> [Requirement] Please copy the entries exactly, starting at the beginning and ending with the line that contains "22: (171, 481)", with both ends included. Leave the pictures out of your copy.

===============

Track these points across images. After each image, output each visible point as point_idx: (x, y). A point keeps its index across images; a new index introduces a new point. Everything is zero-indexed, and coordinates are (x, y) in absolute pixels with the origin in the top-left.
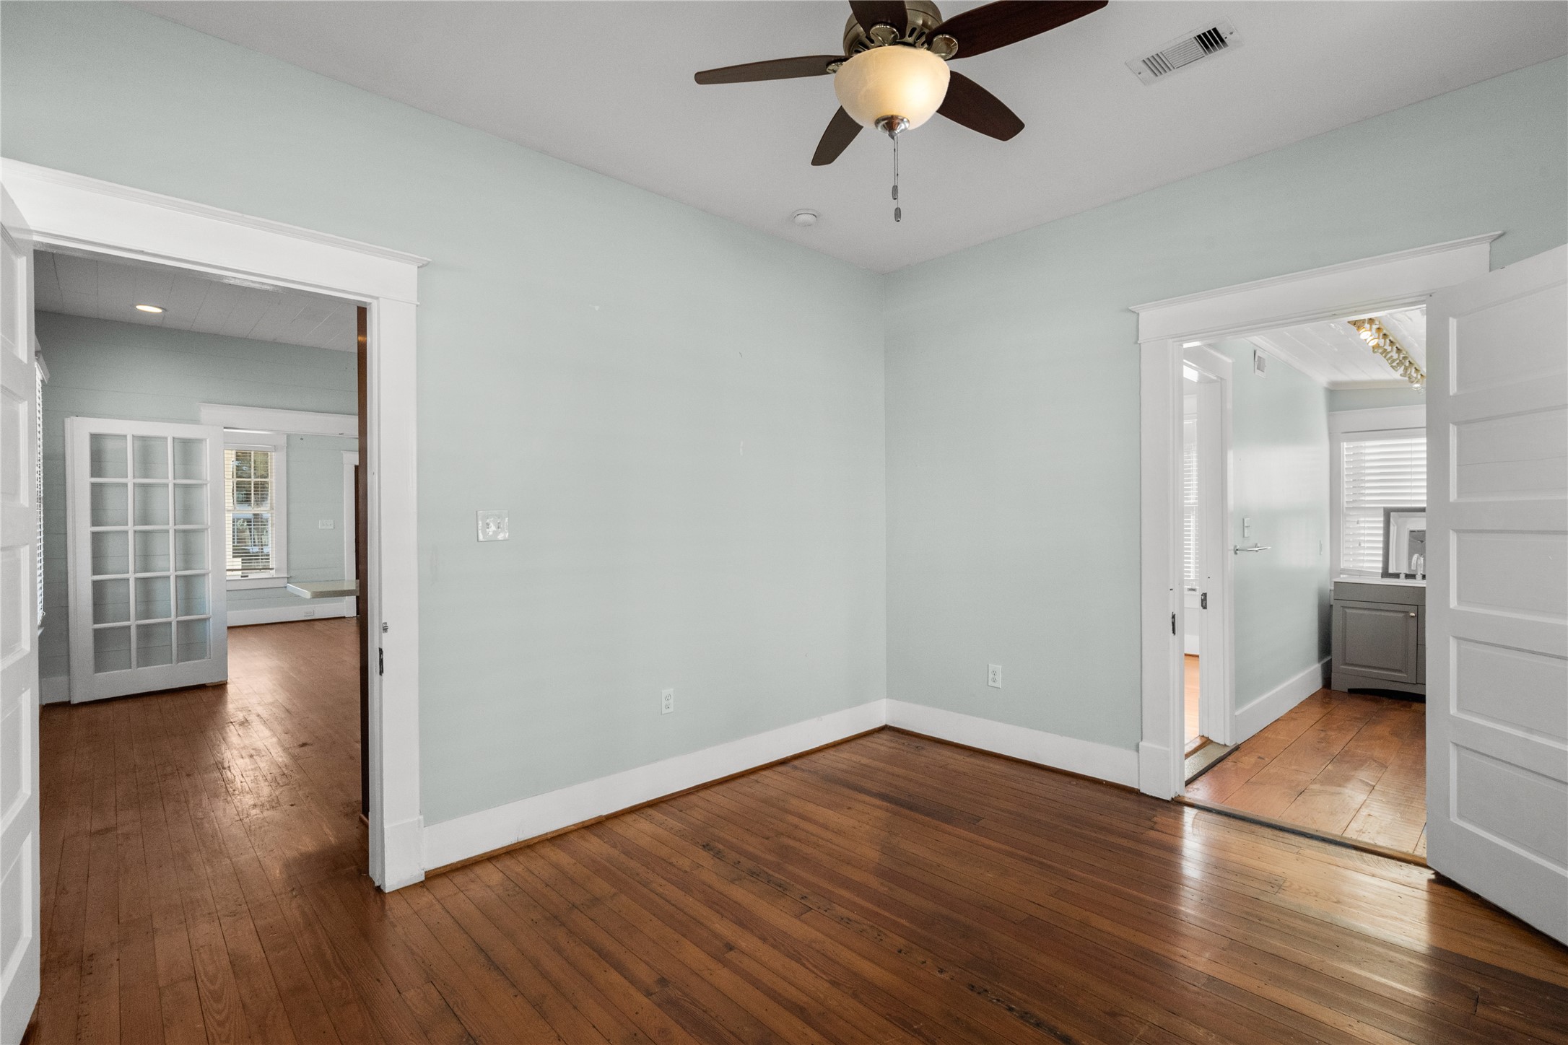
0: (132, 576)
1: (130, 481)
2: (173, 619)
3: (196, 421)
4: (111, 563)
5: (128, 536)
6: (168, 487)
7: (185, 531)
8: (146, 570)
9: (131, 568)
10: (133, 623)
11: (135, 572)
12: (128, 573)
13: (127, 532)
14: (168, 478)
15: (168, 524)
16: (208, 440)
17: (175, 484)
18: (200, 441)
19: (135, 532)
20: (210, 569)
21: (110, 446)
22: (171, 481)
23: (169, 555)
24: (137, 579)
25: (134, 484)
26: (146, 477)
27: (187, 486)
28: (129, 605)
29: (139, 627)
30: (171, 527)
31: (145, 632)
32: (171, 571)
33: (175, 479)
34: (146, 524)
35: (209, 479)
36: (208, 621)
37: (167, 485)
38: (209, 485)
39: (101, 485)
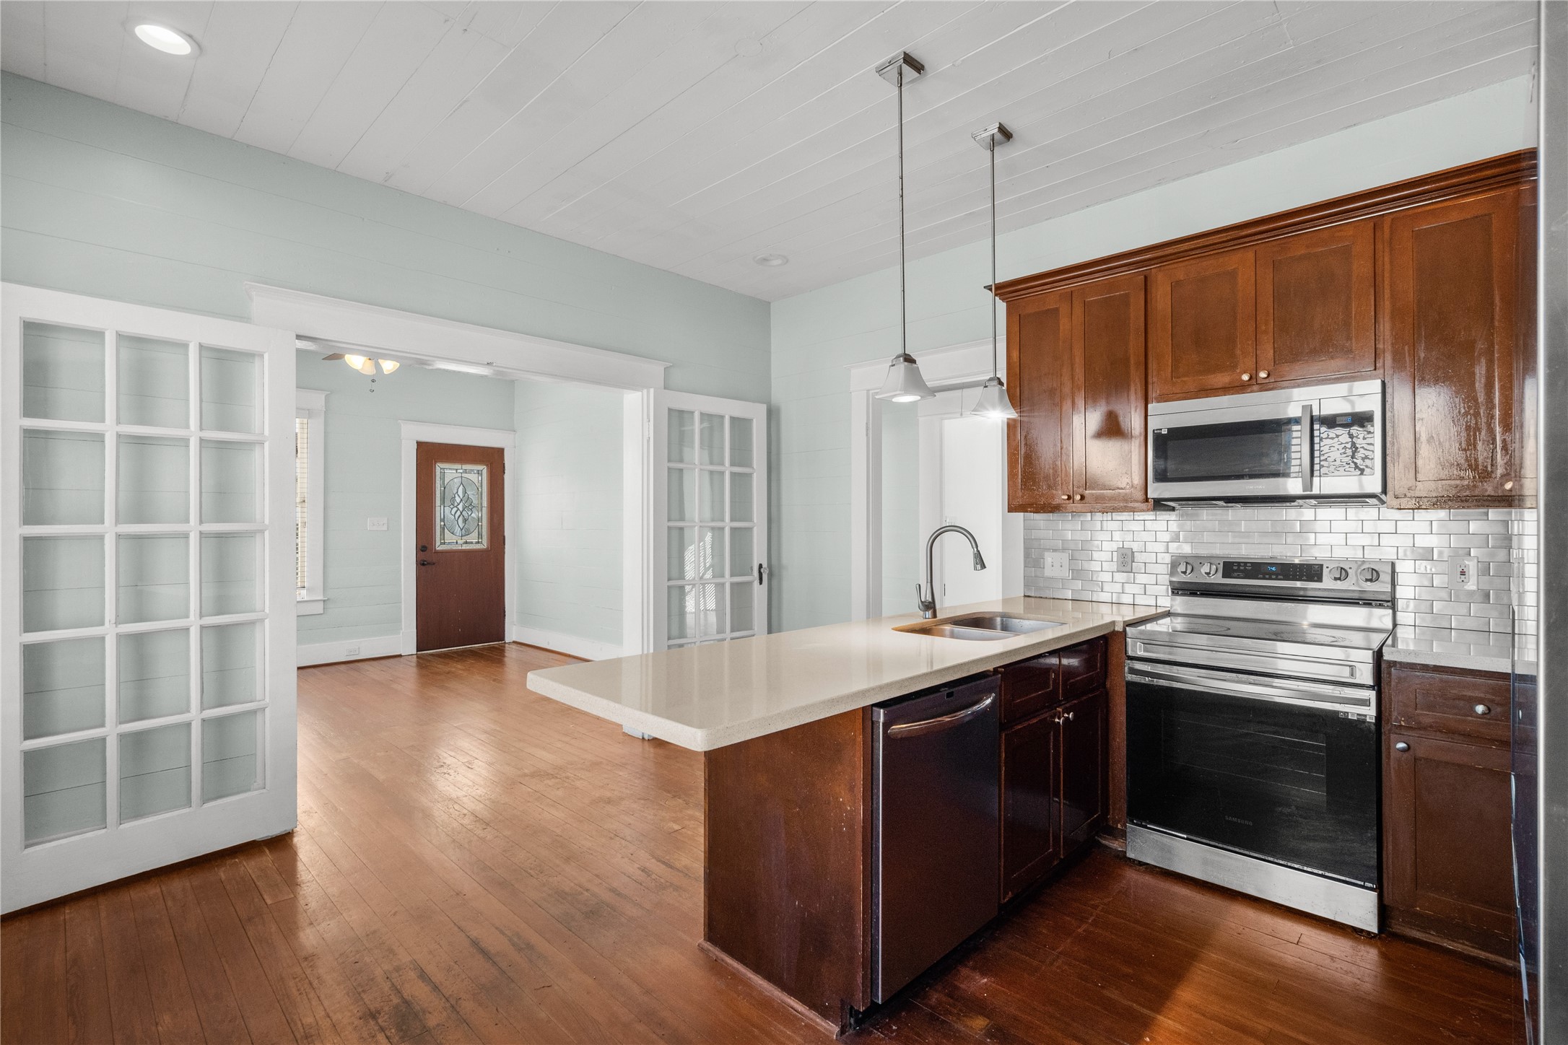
0: (110, 631)
1: (110, 428)
2: (195, 715)
3: (243, 318)
4: (64, 603)
5: (103, 545)
6: (188, 446)
7: (220, 536)
8: (140, 618)
9: (110, 614)
10: (111, 731)
11: (117, 623)
12: (102, 624)
13: (101, 538)
14: (187, 427)
15: (187, 521)
16: (266, 356)
17: (201, 440)
18: (249, 356)
19: (119, 536)
20: (267, 610)
21: (65, 353)
22: (193, 432)
23: (187, 583)
24: (119, 636)
25: (119, 436)
26: (142, 422)
27: (222, 445)
28: (104, 690)
29: (122, 737)
30: (193, 527)
31: (136, 745)
32: (192, 617)
33: (201, 429)
34: (140, 520)
35: (267, 433)
36: (259, 716)
37: (185, 442)
38: (267, 445)
39: (47, 434)
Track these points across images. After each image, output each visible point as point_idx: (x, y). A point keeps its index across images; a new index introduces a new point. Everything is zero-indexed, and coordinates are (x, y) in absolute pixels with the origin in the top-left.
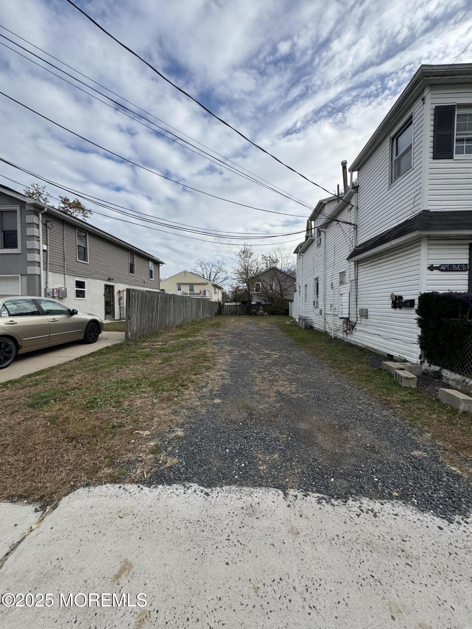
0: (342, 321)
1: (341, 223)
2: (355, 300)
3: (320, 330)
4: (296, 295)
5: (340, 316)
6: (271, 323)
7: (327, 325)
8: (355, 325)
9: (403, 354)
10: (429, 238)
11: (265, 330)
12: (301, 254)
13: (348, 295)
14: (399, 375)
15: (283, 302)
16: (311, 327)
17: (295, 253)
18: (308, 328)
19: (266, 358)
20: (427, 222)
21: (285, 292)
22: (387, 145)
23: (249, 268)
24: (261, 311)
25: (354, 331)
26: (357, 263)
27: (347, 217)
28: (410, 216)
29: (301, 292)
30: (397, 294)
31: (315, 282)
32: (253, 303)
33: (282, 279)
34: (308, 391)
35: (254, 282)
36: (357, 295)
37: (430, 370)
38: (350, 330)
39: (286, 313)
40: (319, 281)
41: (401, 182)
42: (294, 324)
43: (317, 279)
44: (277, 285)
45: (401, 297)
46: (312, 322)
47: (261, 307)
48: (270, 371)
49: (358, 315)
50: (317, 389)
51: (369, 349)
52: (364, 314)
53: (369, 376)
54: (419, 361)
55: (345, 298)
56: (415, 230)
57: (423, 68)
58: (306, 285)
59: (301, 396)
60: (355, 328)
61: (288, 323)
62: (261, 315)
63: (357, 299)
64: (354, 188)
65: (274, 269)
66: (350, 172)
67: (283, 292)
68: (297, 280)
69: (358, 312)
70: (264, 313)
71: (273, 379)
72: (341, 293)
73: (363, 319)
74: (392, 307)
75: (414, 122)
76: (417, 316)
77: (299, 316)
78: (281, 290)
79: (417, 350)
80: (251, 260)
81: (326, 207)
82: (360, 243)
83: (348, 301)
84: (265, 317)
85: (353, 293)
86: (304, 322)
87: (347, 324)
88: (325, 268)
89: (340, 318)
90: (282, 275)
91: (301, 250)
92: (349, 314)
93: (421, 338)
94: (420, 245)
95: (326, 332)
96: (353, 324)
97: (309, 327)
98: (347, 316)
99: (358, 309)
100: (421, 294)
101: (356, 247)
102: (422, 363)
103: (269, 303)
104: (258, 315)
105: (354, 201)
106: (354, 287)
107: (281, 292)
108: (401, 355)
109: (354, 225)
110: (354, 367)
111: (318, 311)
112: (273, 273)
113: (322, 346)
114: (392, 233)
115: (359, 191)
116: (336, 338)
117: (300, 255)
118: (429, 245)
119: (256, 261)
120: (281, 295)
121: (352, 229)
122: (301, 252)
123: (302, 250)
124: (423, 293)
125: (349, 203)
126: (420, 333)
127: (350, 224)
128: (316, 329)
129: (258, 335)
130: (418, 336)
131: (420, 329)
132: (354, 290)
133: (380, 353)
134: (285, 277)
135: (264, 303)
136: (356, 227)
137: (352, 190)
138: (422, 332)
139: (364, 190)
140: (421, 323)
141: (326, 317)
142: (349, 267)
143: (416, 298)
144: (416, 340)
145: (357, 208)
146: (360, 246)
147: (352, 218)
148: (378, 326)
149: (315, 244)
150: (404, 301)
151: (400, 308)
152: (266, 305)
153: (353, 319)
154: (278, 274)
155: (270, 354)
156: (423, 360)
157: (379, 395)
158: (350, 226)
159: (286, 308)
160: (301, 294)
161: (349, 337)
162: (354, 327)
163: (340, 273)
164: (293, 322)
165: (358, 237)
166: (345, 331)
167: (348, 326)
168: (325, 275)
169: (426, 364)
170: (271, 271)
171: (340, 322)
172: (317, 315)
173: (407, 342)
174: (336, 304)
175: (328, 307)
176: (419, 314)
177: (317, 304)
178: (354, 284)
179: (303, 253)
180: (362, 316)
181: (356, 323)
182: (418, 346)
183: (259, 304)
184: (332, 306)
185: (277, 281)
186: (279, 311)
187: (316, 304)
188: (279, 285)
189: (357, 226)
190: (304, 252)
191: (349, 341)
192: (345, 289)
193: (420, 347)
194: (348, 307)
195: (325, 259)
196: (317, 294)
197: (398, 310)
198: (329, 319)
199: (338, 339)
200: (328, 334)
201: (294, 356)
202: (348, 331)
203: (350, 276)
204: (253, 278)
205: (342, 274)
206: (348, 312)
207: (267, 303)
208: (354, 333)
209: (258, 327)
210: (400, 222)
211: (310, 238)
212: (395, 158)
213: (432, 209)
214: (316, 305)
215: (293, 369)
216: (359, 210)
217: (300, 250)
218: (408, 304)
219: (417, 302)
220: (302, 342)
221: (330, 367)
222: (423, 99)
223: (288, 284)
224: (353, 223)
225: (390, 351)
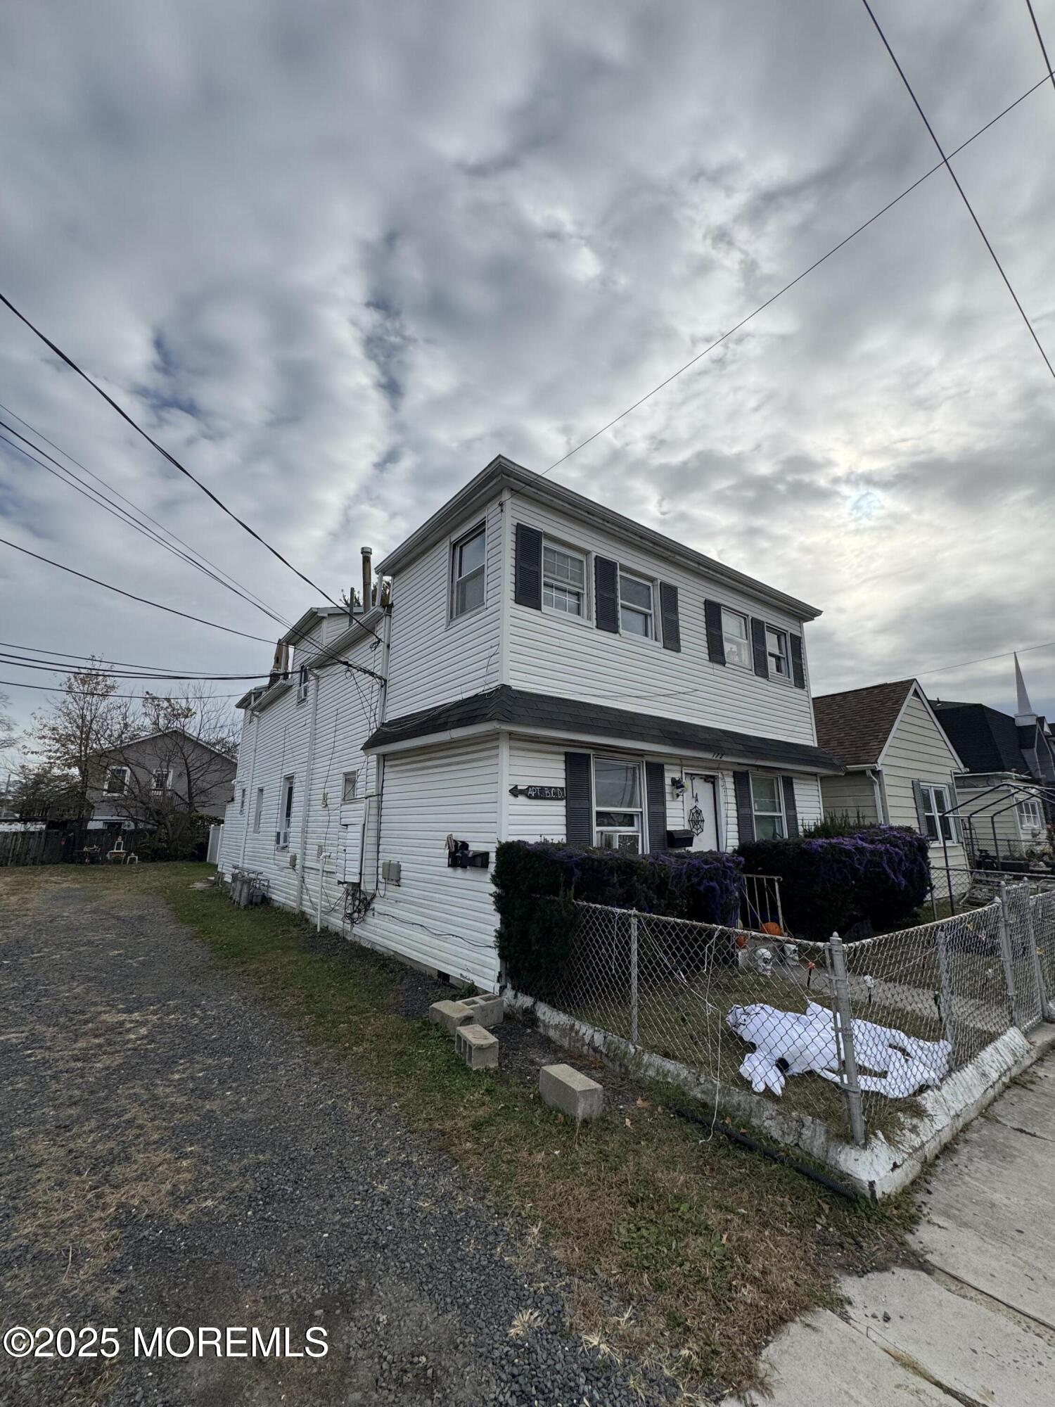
0: (342, 888)
1: (354, 671)
2: (374, 840)
3: (288, 909)
4: (232, 812)
5: (340, 877)
6: (144, 892)
7: (305, 897)
8: (372, 899)
9: (468, 970)
10: (512, 736)
11: (118, 918)
12: (257, 713)
13: (360, 828)
14: (465, 1042)
15: (193, 823)
16: (266, 901)
17: (239, 706)
18: (256, 904)
19: (100, 1046)
20: (509, 709)
21: (203, 798)
22: (444, 550)
23: (95, 727)
24: (118, 851)
25: (370, 913)
26: (383, 758)
27: (367, 658)
28: (482, 689)
29: (246, 804)
30: (460, 837)
31: (284, 785)
32: (92, 826)
33: (198, 764)
34: (234, 1168)
35: (106, 768)
36: (379, 830)
37: (518, 1005)
38: (359, 912)
39: (199, 853)
40: (295, 785)
41: (466, 622)
42: (219, 891)
43: (289, 779)
44: (180, 775)
45: (465, 846)
46: (269, 887)
47: (120, 839)
48: (107, 1111)
49: (380, 877)
50: (263, 1152)
51: (401, 959)
52: (393, 875)
53: (402, 1053)
54: (498, 986)
55: (354, 835)
56: (491, 720)
57: (501, 459)
58: (261, 790)
59: (209, 1203)
60: (372, 906)
61: (199, 885)
62: (117, 861)
63: (379, 838)
64: (384, 607)
65: (180, 735)
66: (377, 573)
67: (197, 799)
68: (239, 772)
69: (380, 870)
70: (128, 854)
71: (111, 1151)
72: (344, 821)
73: (391, 887)
74: (449, 866)
75: (487, 533)
76: (493, 888)
77: (235, 867)
78: (190, 793)
79: (493, 961)
80: (104, 704)
81: (325, 624)
82: (391, 717)
83: (359, 842)
84: (127, 867)
85: (372, 826)
86: (245, 887)
87: (353, 895)
88: (313, 757)
89: (340, 883)
90: (198, 751)
91: (256, 704)
92: (361, 874)
93: (500, 935)
94: (497, 747)
95: (303, 913)
96: (369, 898)
97: (259, 900)
98: (355, 879)
99: (381, 862)
100: (500, 842)
101: (383, 724)
102: (502, 989)
103: (149, 827)
104: (106, 861)
105: (382, 630)
106: (374, 811)
107: (190, 797)
108: (465, 974)
109: (380, 678)
110: (369, 1030)
111: (285, 859)
112: (171, 747)
113: (290, 963)
114: (451, 713)
115: (393, 615)
116: (325, 930)
117: (253, 714)
118: (511, 748)
119: (123, 710)
120: (190, 805)
121: (377, 687)
122: (255, 707)
123: (260, 704)
124: (503, 841)
125: (371, 632)
126: (498, 926)
127: (372, 674)
128: (277, 904)
129: (90, 943)
130: (496, 931)
131: (498, 916)
132: (373, 818)
133: (423, 969)
134: (206, 758)
135: (132, 827)
136: (384, 683)
137: (381, 610)
138: (502, 922)
139: (403, 614)
140: (502, 904)
141: (306, 875)
142: (366, 765)
143: (492, 849)
144: (491, 939)
145: (388, 646)
146: (391, 724)
147: (376, 663)
148: (420, 905)
149: (292, 697)
150: (470, 855)
151: (464, 867)
152: (137, 832)
153: (368, 887)
154: (188, 749)
155: (122, 1023)
156: (503, 983)
157: (426, 1120)
158: (371, 678)
159: (200, 840)
160: (246, 811)
161: (357, 930)
162: (369, 904)
163: (346, 774)
164: (214, 883)
165: (387, 704)
166: (350, 916)
167: (357, 903)
168: (311, 772)
169: (509, 993)
170: (167, 740)
171: (339, 892)
172: (282, 869)
173: (474, 944)
174: (332, 845)
175: (312, 851)
176: (496, 885)
177: (285, 841)
178: (374, 805)
179: (260, 711)
180: (387, 879)
181: (374, 896)
182: (494, 953)
183: (114, 828)
184: (321, 849)
185: (183, 769)
186: (176, 850)
187: (281, 840)
188: (185, 779)
189: (385, 681)
190: (263, 708)
191: (357, 940)
192: (356, 813)
193: (499, 955)
194: (358, 856)
195: (314, 736)
196: (288, 815)
197: (459, 872)
198: (312, 881)
199: (330, 934)
200: (307, 921)
201: (202, 1020)
202: (356, 915)
203: (366, 784)
204: (103, 754)
205: (350, 779)
206: (357, 871)
207: (141, 826)
208: (370, 920)
209: (94, 912)
210: (465, 696)
211: (281, 681)
212: (457, 579)
213: (517, 685)
214: (282, 844)
215: (193, 1078)
216: (391, 652)
217: (253, 704)
218: (479, 860)
219: (493, 857)
220: (235, 955)
221: (309, 1043)
222: (501, 505)
223: (213, 777)
224: (379, 673)
225: (443, 965)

===============

> [Solution]
Track these points across images. After each image, output each visible point as point_idx: (x, y). A point keeps its index across images; a new index introduces a new point. Everything is zero-indexed, and coordinates are (x, y) in absolute pixels with the origin in the top-left.
0: (132, 576)
1: (130, 481)
2: (173, 619)
3: (196, 421)
4: (111, 563)
5: (128, 536)
6: (168, 487)
7: (185, 531)
8: (146, 570)
9: (131, 568)
10: (133, 623)
11: (135, 572)
12: (128, 573)
13: (127, 532)
14: (168, 478)
15: (168, 524)
16: (208, 440)
17: (175, 484)
18: (200, 441)
19: (135, 532)
20: (210, 569)
21: (110, 446)
22: (171, 481)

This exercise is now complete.